ドイツ、マスクや医薬品の不足に直面 中国へ過度の依存で

2022/07/25
更新: 2022/07/25

6月以降、感染が再拡大しているドイツでは、マスクなどの防疫物資や医薬品が不足する事態に直面している。この事態を招いた原因について、専門家は「ウクライナ戦争による影響のほか、中国などへの過度の依存」を挙げている。ドイツ国際放送ドイチェ・ヴェレ(DW)18日付が報じた。

現在、ドイツの店頭で販売されているマスクのほとんどは中国製。マスク製造産業協会は、遅くとも2025年までには「マスクの国内生産は終了する」としている。

報道によると、感染拡大が最も深刻だった2年前もマスク不足の問題に直面していたが、当時は中国からの輸入品への依存度を下げるため、政府が補助金を支給する方針を打ち出したので、約150の企業がマスクなどの防護用品の生産に乗り出していたという。

しかし、ドイツ製マスクは中国製と比べ、製造コストが高い。ドイツ製のFFP2マスクの生産コストは約0.35ユーロ(約49円)であるのに対し、中国製は約0.12ユーロ(約17円 + 送料加算)だ。
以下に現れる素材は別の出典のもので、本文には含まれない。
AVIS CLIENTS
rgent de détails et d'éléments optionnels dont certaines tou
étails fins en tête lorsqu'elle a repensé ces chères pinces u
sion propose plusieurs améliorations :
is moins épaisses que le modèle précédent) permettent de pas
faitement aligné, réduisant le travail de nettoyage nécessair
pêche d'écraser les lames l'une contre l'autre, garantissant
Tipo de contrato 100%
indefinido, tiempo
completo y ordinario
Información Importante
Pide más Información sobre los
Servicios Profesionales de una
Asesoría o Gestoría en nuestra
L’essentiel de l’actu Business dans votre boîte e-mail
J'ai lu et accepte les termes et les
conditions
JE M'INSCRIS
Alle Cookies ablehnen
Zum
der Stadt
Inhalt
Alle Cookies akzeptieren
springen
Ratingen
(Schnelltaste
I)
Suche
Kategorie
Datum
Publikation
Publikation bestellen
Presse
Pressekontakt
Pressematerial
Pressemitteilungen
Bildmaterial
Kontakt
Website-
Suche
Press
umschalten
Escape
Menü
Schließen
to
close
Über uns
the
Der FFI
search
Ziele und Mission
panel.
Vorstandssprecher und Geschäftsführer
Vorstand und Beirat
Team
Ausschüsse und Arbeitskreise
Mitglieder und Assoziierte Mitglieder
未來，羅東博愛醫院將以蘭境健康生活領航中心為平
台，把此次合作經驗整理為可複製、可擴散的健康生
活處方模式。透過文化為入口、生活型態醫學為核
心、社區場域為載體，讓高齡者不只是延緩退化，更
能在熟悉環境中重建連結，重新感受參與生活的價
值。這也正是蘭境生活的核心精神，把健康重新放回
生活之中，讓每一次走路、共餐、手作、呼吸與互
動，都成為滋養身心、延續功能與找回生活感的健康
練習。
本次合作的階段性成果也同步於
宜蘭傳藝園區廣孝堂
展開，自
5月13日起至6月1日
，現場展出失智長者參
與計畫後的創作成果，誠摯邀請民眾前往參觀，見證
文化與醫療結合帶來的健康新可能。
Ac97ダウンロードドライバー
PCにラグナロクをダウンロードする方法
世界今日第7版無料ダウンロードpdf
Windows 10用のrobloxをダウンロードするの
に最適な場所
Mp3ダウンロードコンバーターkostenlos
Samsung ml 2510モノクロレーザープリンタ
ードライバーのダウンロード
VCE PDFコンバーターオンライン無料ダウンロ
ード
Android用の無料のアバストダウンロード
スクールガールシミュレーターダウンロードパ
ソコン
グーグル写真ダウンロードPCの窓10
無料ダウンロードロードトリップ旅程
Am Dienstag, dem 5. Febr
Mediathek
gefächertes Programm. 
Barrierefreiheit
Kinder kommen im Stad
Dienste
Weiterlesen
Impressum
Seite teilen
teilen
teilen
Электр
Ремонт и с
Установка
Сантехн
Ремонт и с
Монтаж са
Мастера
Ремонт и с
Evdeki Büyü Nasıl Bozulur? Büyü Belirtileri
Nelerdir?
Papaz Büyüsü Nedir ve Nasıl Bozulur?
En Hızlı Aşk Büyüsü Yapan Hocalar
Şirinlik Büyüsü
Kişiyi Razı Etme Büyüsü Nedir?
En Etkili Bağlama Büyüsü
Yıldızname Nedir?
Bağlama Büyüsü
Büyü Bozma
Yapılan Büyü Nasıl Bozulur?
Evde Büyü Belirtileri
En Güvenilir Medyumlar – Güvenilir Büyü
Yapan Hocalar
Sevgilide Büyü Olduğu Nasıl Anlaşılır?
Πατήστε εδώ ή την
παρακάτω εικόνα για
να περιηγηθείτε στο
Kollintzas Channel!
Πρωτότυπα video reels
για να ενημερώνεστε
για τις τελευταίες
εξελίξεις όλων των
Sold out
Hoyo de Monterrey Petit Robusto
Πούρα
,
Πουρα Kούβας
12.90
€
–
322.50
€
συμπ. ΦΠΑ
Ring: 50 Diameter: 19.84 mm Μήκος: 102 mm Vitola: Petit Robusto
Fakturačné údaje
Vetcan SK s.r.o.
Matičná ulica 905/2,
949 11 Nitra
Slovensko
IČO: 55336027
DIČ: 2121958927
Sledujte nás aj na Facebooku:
病院や政府などによる大量発注の場合、価格が決め手となることが多い。

マスクに限らず、病院で使用する縫合糸やカニューレなどの手術用品および子供用鎮痛剤、喘息用スプレー、降圧剤、麻酔薬、抗うつ薬などの医薬品も、中国のサプライヤーに依存しているという。

ドイツの公共放送局、第2ドイツテレビ(ZDF)はこのほど、「抗生物質に対する中国への依存は、ガスに対するロシアへの依存と同じだ」と指摘した。

「医薬品のサプライチェーンをヨーロッパに戻せるなら一番いいが、時間もコストもかかる」と考える専門家がいるいっぽうで、「サプライチェーンを戻す必要はない」という声もあがっている。

ジェネリック製薬会社16社で作る団体「Pro Generika」の最高経営責任者(CEO)であるBork Bretthauer氏は医薬情報誌のインタビューで、「医薬品の生産を完全に欧州に戻すことは非現実的であり、そうする必要もない」とする考えを述べた。

Bretthauer氏は、「原料や医薬品のほとんどがヨーロッパ以外の国で生産されるのは必ずしも問題ではない。一番の問題は、生産が中国やインドなどの一部のメーカーや地域に集中していることだ。それが原因で高リスクと高依存を生み出している」と指摘した。

同氏は解決策として、「特に、抗生物質や集中治療に必要な医薬品など重要な原材料の生産拠点を分散し、ジェネリック医薬品を製造するよう製薬会社を促すことだ」と提言した。